Affairs

Defence

Hardliner set to head Thailand’s army— London

Preface

Army chiefs are influential in most countries, but in Thailand the head of the military enjoys exceptional, if not excessive, power.

Thailand military

8 August 2010

Army chiefs are influential in most countries, but in Thailand the head of the military enjoys exceptional, if not excessive, power.

That power – and with it responsibility for the Bangkok elite’s simmering war against the upcountry Red Shirt movement – is about to pass to General Prayuth Chan-ocha, the army’s current deputy commander. Pending the King’s rubber stamp, Prayuth will take the baton on 1 October when the serving chief retires, the defence ministry confirmed this week.

For the Red Shirts, the mainly rural supporters of the exiled former prime minister Thaksin Shinawatra, the advent of Prayuth is a reason to be fearful. The army crackdown against Red Shirt demonstrators in Bangkok three months ago might have seemed brutal enough at the time, but conservative sections of the ruling elite think that the anti-government protesters got off lightly. They want any future uprisings to be crushed with much more vim.
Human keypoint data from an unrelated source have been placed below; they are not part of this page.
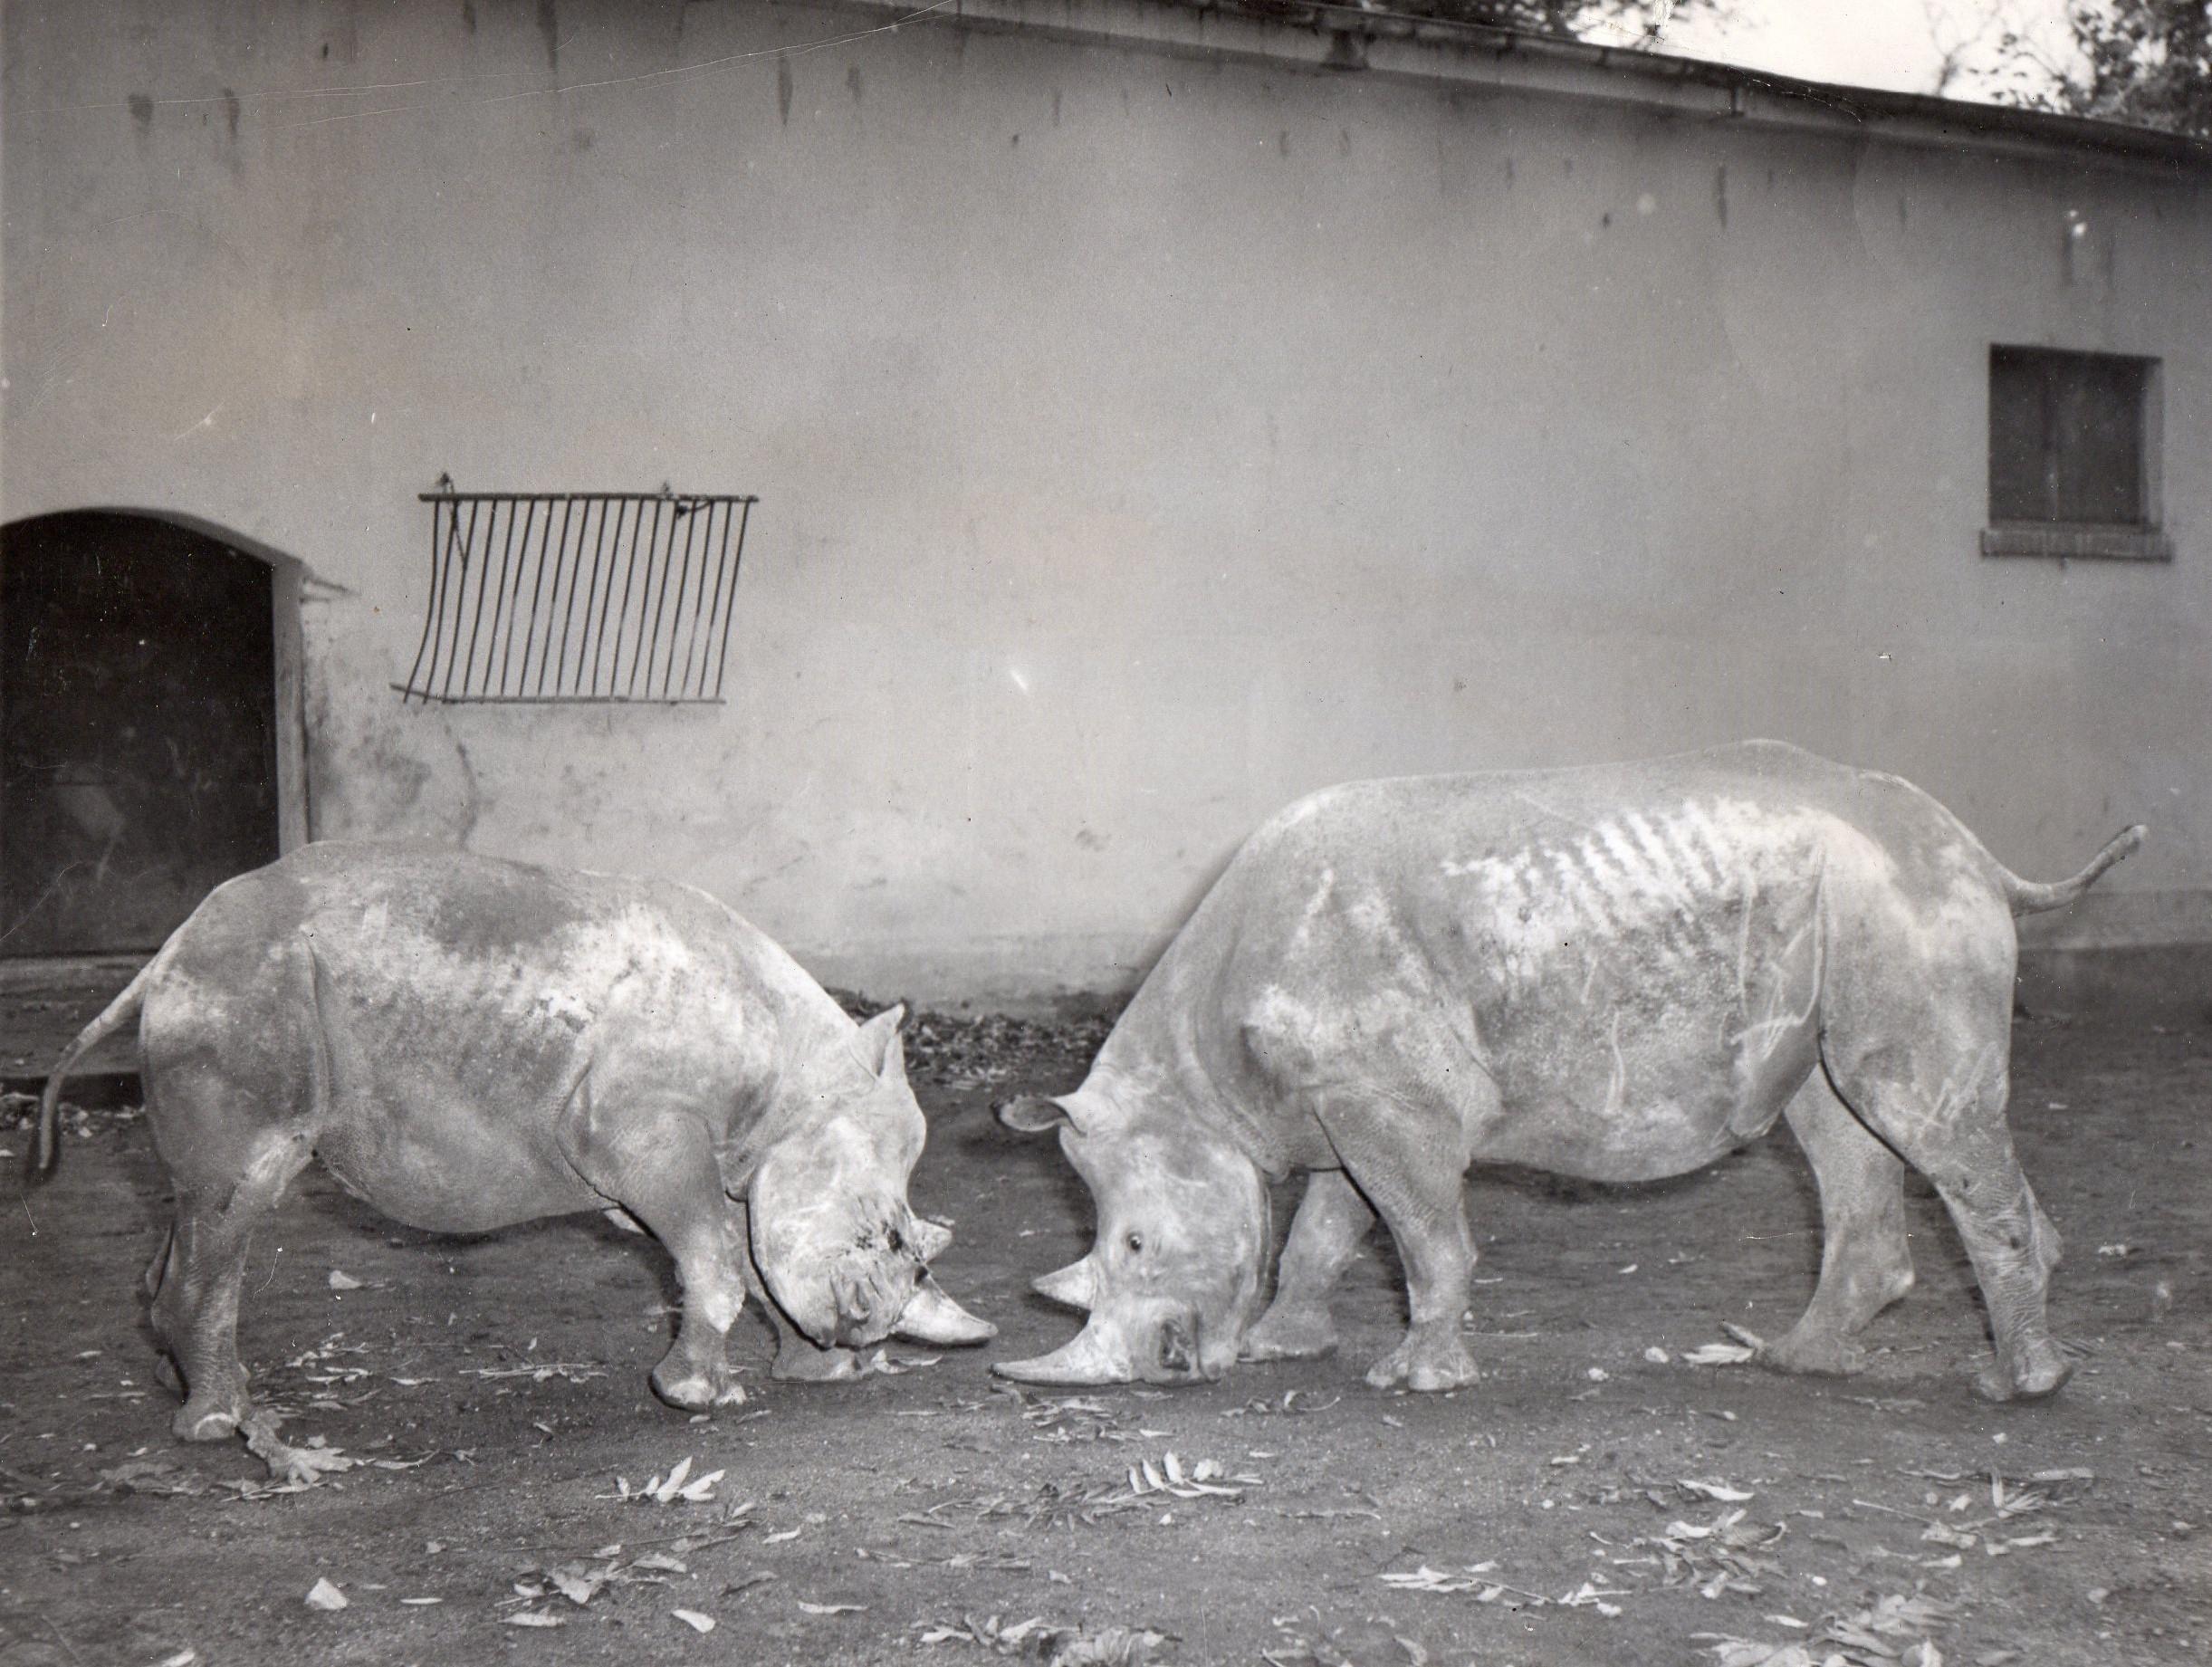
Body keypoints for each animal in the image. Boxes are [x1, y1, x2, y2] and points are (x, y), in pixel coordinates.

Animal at [30, 842, 992, 1448]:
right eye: (874, 1240)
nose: (862, 1335)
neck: (795, 1083)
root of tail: (165, 955)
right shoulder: (640, 1127)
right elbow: (716, 1257)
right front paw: (696, 1396)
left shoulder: (732, 1161)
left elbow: (749, 1257)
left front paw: (812, 1377)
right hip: (244, 994)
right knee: (240, 1194)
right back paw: (218, 1426)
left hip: (232, 990)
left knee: (200, 1205)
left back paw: (182, 1387)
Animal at [998, 742, 2141, 1403]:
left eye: (1133, 1243)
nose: (1157, 1369)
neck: (1196, 1087)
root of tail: (1973, 847)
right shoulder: (1343, 1100)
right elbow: (1327, 1226)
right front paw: (1287, 1346)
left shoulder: (1386, 1101)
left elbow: (1422, 1232)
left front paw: (1414, 1379)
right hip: (1850, 913)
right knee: (1836, 1120)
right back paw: (1797, 1359)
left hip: (1900, 913)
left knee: (1906, 1112)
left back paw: (2014, 1387)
Enter Prayuth Chan-ocha: a man with a reputation for loving King and Country every bit as much as he loathes Thaksin and his red-shirted sympathisers.

“The Red Shirts should be worried,” says Sanit Nakajitti, a Bangkok-based security consultant. “Prayuth is more hard-headed [than his predecessor] and more willing to pursue them.” Thai military appointments are usually little more than a politically driven “cutting of the cake”, Sanit says, “but for the first time in 10 years the new commander has been appointed only for military reasons”. It seems that in Prayuth Thailand’s rulers saw a man who would not pull his punches in tackling any insurrection.

Since the May crackdown, the Red Shirts have been licking their wounds, and an ongoing state of emergency across much of the country, coupled with disorganisation in the Red ranks following the rout, has so far kept a lid on Thailand’s provincial malcontent.

But among many Thais resentment over what happened in May continues to fester, Sanit warns. “Because of Prayuth the Red Shirts might have to go underground,” he says. “But they are fighting for the principle of democracy – they will keep demonstrating.”

Certainly, the Red Shirts still want to see the back of Prime Minister Abhisit Vejjajiva, the unelected public face, as many see him, of Thailand’s royalist-military elite. Yet Abhisit’s recommendation of the hard-line Prayuth, and his agreement to increase the country’s defence budget – even though a decrease had long been planned – should keep him in the army’s favour.

For now, backpackers will continue to idle on Khao San Road as though nothing had ever happened. But the figure of Prayuth casts a long shadow over the months ahead. An election is due by the end of 2011 but there’s no way the army will let it happen, Sanit explains, because the pro-Red Shirt, pro-Thaksin parties would undoubtedly win. So another crisis looms, and the new, no-nonsense army chief is unlikely to be subtle in his bid to resolve it.